Network convergence is considered by many to be the Holy Grail of data center architectural efficiency. And like many stories surrounding the mythical chalice, there is invariably a long and arduous quest to obtain it.

It's safe to say that network convergence to date has been spotty. Vendor solutions have been hitting the channel at a steady clip but they have so far failed to garner significant market penetration. The reasons being that (a) convergence is generally a daunting proposition involving not only an upgrade to 10 GbE but then deployment of expensive Converged Network Adapter (CNA) and other technologies; and (b) once you have convergence there are a number of thorny management and manpower issues to work out.

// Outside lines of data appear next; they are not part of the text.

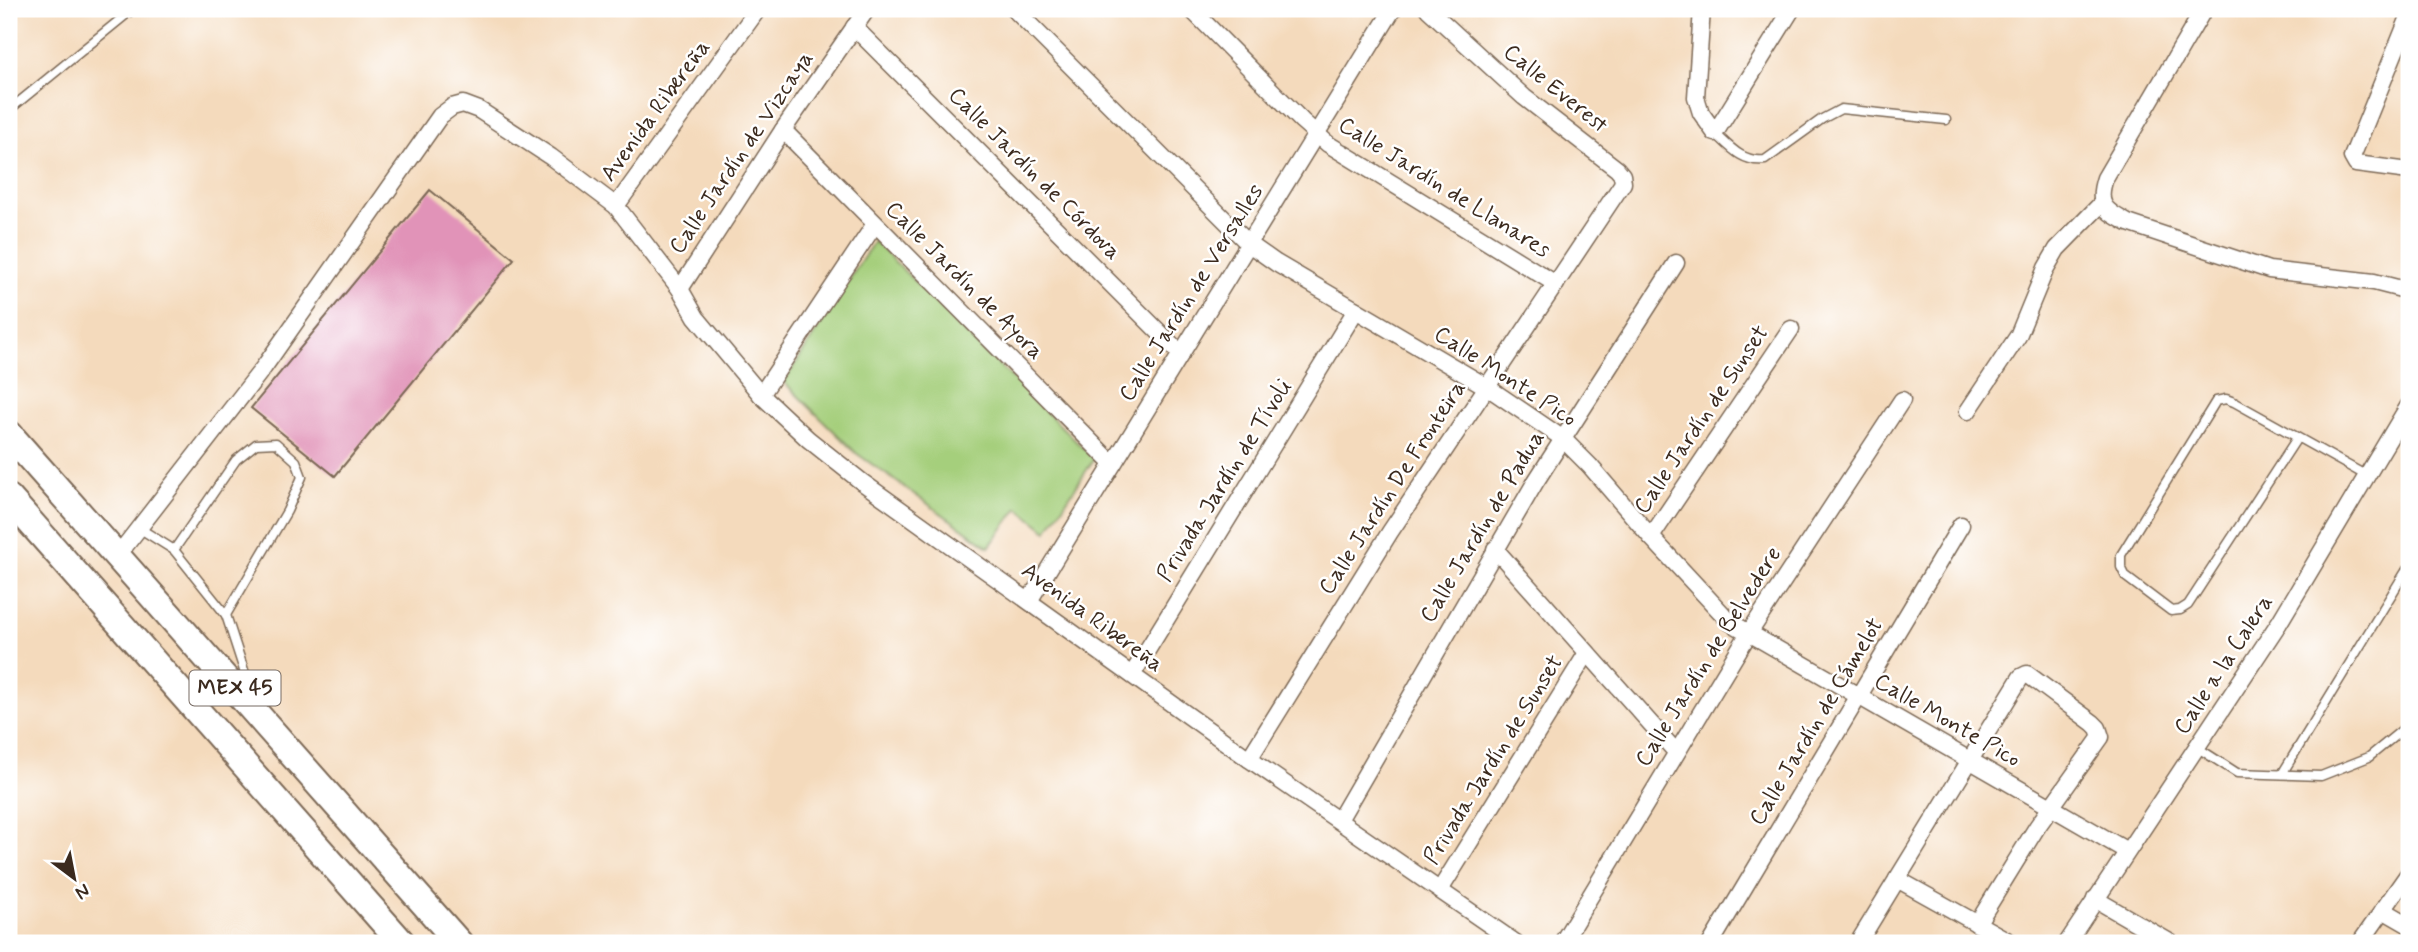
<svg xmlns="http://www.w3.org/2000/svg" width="2418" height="952" font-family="Mynerve,sans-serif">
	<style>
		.green { fill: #a5cf7b; stroke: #707c4c; stroke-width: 2 }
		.building { fill: #e193b8 }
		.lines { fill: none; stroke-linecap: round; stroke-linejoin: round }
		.service-casing { stroke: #7c6855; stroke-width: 11 }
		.minor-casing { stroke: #7c6855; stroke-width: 19 }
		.trunk-casing { stroke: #7c6855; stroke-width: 30 }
		.service { stroke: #fff; stroke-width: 8 }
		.minor { stroke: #fff; stroke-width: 16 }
		.trunk { stroke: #fff; stroke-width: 26 }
		.labels { text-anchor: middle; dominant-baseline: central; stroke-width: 5; stroke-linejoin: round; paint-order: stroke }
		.shield { fill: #fff; stroke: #766a62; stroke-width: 2 }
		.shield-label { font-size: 21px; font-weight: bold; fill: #3b2a1e }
		.street-label { font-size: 23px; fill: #3b2a1e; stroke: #fff }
	</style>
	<rect width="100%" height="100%" fill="#fff"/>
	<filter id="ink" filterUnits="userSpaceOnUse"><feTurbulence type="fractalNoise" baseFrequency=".0143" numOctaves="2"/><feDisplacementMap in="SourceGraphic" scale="14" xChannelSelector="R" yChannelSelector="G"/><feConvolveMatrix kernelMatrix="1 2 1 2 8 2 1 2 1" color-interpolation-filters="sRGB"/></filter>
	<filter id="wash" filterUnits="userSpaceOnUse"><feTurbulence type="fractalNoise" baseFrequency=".00686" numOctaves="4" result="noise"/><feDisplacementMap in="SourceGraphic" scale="28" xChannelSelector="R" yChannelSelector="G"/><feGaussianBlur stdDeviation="1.57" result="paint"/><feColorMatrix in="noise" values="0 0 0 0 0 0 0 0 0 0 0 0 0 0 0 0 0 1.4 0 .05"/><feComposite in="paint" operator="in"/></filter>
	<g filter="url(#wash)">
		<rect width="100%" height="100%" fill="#f4dabc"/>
		<path class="green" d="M874,241L1094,459L1047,531L1018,508L989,547L856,453L784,382Z"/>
		<g id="blocks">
			<path class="building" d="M430,190L514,259L335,476L251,408Z"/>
		</g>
	</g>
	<g filter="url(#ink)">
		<use href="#blocks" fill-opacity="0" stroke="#7c6855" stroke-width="2"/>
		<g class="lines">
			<g class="service-casing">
				<g id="service">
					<path d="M9,110L133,9"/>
					<path d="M1715,133C1730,147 1743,163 1765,160L1822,119L1841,109L1946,120"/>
					<path d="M2297,438L2188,605L2180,610L2171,611L2126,577L2121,567V555L2216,401L2226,399L2234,402L2367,476"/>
					<path d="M139,528L174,550L226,615L252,695"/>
					<path d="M174,550L236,460L256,444L276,443L296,461L302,477L287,511L226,615"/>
					<path d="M2198,748L2237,773L2321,776L2369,757L2402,730L2409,720"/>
					<path d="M2282,774L2409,566"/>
				</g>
			</g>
			<g class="minor-casing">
				<g id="minor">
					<path d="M1014,9L1249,244L1276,263L1487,387L1562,438L1590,466L1651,537L1730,622L2127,851"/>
					<path d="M1191,9L1302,121L1328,144L1556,284"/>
					<path d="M1702,9L1696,97L1701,113L1715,133L1792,9"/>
					<path d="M2204,9L2105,178C2096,205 2105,211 2128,223L2269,270L2374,282L2409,291"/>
					<path d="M2409,17L2352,157L2356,164L2409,171"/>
					<path d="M854,27L1181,354"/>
					<path d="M783,130L1113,464"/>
					<path d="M616,206L758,9"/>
					<path d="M680,289L783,130L867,9"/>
					<path d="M761,395L875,224"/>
					<path d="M1968,411L2018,336L2046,268L2057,249L2102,203"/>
					<path d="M1651,537L1791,329"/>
					<path d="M1495,549L1676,752"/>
					<path d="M118,555L264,367L440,116L452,107L463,104L479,110L551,157L616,206L680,289L696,317L761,395L808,439L862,482L1249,759L1516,943"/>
					<path d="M1029,601L1393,9"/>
					<path d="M1132,675L1356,310"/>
					<path d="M1249,759L1390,532L1623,183L1622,175L1617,169L1524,97L1428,9"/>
					<path d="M1339,820L1536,481L1676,263"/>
					<path d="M1897,879L2012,943"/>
					<path d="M1440,890L1587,653"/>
					<path d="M2095,899L2171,943"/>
					<path d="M2383,910L2409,925"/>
					<path d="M1562,943L1749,633L1902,400"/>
					<path d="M1711,943L1961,525"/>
					<path d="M1858,943L2021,677L2027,674L2093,723L2098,728L2101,737L2037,827L1977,924"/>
					<path d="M2067,943L2279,623L2409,405"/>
					<path d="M2360,943L2409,873"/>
				</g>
			</g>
			<g class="trunk-casing">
				<g id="trunk">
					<path d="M9,434L459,943"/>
					<path d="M9,498L402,943"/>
				</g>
			</g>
			<use href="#service" class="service"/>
			<use href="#minor" class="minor"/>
			<use href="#trunk" class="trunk"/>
		</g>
	</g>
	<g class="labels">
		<rect class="shield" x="189.5" y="670.5" width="91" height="35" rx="5"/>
		<g class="shield-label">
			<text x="235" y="688">MEX 45</text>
		</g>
		<g class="street-label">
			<text transform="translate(1555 89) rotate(39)">Calle Everest</text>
			<text transform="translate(656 111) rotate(-54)">Avenida Ribereña</text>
			<text transform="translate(742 153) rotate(-56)">Calle Jardín de Vizcaya</text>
			<text transform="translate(1034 174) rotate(45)">Calle Jardín de Córdova</text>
			<text transform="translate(1444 188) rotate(32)">Calle Jardín de Llanares</text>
			<text transform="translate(964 281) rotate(45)">Calle Jardín de Ayora</text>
			<text transform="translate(1192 293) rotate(-58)">Calle Jardín de Versalles</text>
			<text transform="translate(1505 377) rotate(33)">Calle Monte Pico</text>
			<text transform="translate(1702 420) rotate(-56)">Calle Jardín de Sunset</text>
			<text transform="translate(1225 481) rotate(-58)">Privada Jardín de Tívoli</text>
			<text transform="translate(1393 488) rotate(-57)">Calle Jardín De Fronteira</text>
			<text transform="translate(1483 527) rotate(-59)">Calle Jardín de Padua</text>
			<text transform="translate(1092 618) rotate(36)">Avenida Ribereña</text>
			<text transform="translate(1709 657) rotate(-58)">Calle Jardín de Belvedere</text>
			<text transform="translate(2224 665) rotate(-57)">Calle a la Calera</text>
			<text transform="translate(1947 721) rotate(30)">Calle Monte Pico</text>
			<text transform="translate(1817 722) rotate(-59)">Calle Jardín de Cámelot</text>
			<text transform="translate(1494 760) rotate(-58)">Privada Jardín de Sunset</text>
		</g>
	</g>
	<rect width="2418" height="952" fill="none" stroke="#fff" stroke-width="35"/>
	<g transform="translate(74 878) rotate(148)" stroke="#ffffff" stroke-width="5" paint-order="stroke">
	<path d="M0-5L12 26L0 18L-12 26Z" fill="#3b2a1e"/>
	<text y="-10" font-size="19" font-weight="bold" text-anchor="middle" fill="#3b2a1e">N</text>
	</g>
</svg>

Even the most talked-about form of convergence, Fibre Channel over Ethernet (FCoE), has had trouble getting off the launch pad. Enterprise Strategy Group estimates that about 9 percent of enterprises have adopted FCoE in one form or another and predicts that number could move to 26 percent by 2013. To be fair, FCoE deployments can only realistically happen in 10 GbE environments, which ESG says is on pace to hit nearly 50 percent of the market within two years.

So while many enterprises are not yet in a position to implement full convergence until they get their underlying network infrastructures in place, that is not necessarily a bad thing. For one, it gives the FCoE industry a chance to perfect the technology before it goes into wide circulation. Broadcom, for example, claims to have made a major leap forward in FCoE performance with its latest single ASIC platform. It provides a top speed of 1.7 million IOPS, which the company says is 80 percent faster than previous solutions. Look for it in Dell's 57712-k daughter card and on Cisco's BCM57712 adapter.

Network convergence is also expected to go hand in hand with virtualization and hardware consolidation as enterprises try to streamline their infrastructures to meet increasingly stringent power and data efficiency goals. To that end, the race is on to integrate convergence solutions into leading virtual environments.

Emulex, for example, recently gained certification for its OneConnect CNA and LightPulse HBA on VMware's vSphere 5 platform. The idea is to allow organizations to more closely match application workloads to the appropriate storage and network protocols, which in turn should enable a more efficient use of available physical resources. Part of the integration is a plug-in for the OneCommand Manager onto the vCenter Server management system, which allows direct access to networking components through the virtual management stack.

It's safe to say that convergence will happen, but not overnight. Legacy networks that have been built up over time tend to take on lives of their own and don't always take kindly to well-intentioned, but nonetheless disruptive overhauls.

And that's the uncomfortable truth in all this, because the true benefits of convergence won't be felt until the underlying technology has been deployed across the entire network infrastructure.